Exercise material:
--------------------------------

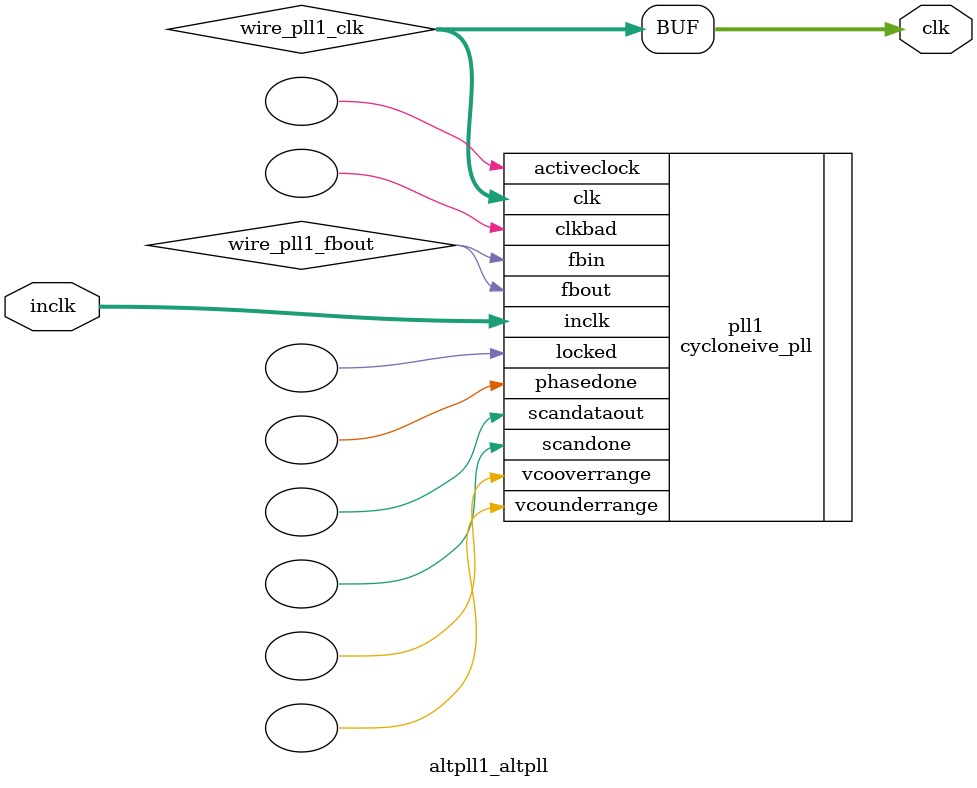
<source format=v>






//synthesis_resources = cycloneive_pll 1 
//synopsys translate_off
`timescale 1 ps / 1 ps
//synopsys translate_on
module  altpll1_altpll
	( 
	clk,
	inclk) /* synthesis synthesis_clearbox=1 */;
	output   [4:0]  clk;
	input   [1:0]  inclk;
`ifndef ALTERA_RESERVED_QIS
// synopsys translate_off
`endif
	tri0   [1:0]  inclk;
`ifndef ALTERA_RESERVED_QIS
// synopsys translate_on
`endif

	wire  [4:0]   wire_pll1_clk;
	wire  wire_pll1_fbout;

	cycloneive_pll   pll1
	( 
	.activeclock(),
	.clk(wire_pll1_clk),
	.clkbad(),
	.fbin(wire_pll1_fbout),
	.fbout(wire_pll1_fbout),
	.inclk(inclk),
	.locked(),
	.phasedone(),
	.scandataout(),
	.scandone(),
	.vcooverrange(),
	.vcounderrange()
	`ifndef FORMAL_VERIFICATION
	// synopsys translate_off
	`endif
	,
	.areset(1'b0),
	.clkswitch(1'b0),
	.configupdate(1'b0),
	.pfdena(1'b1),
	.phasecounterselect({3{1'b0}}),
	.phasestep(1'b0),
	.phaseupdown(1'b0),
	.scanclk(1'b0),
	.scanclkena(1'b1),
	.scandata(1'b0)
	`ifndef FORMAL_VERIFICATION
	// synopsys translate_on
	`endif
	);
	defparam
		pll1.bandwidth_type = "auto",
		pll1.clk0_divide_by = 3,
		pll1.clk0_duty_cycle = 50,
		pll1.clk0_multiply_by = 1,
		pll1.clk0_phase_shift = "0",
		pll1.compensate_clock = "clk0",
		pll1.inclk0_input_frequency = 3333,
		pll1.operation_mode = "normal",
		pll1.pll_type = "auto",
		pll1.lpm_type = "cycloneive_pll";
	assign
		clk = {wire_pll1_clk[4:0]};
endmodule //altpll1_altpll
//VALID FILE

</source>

--------------------------------

Brief:
Write out the data exactly, but not its pictures.

Reply:
<source format=v>






//synthesis_resources = cycloneive_pll 1 
//synopsys translate_off
`timescale 1 ps / 1 ps
//synopsys translate_on
module  altpll1_altpll
	( 
	clk,
	inclk) /* synthesis synthesis_clearbox=1 */;
	output   [4:0]  clk;
	input   [1:0]  inclk;
`ifndef ALTERA_RESERVED_QIS
// synopsys translate_off
`endif
	tri0   [1:0]  inclk;
`ifndef ALTERA_RESERVED_QIS
// synopsys translate_on
`endif

	wire  [4:0]   wire_pll1_clk;
	wire  wire_pll1_fbout;

	cycloneive_pll   pll1
	( 
	.activeclock(),
	.clk(wire_pll1_clk),
	.clkbad(),
	.fbin(wire_pll1_fbout),
	.fbout(wire_pll1_fbout),
	.inclk(inclk),
	.locked(),
	.phasedone(),
	.scandataout(),
	.scandone(),
	.vcooverrange(),
	.vcounderrange()
	`ifndef FORMAL_VERIFICATION
	// synopsys translate_off
	`endif
	,
	.areset(1'b0),
	.clkswitch(1'b0),
	.configupdate(1'b0),
	.pfdena(1'b1),
	.phasecounterselect({3{1'b0}}),
	.phasestep(1'b0),
	.phaseupdown(1'b0),
	.scanclk(1'b0),
	.scanclkena(1'b1),
	.scandata(1'b0)
	`ifndef FORMAL_VERIFICATION
	// synopsys translate_on
	`endif
	);
	defparam
		pll1.bandwidth_type = "auto",
		pll1.clk0_divide_by = 3,
		pll1.clk0_duty_cycle = 50,
		pll1.clk0_multiply_by = 1,
		pll1.clk0_phase_shift = "0",
		pll1.compensate_clock = "clk0",
		pll1.inclk0_input_frequency = 3333,
		pll1.operation_mode = "normal",
		pll1.pll_type = "auto",
		pll1.lpm_type = "cycloneive_pll";
	assign
		clk = {wire_pll1_clk[4:0]};
endmodule //altpll1_altpll
//VALID FILE

</source>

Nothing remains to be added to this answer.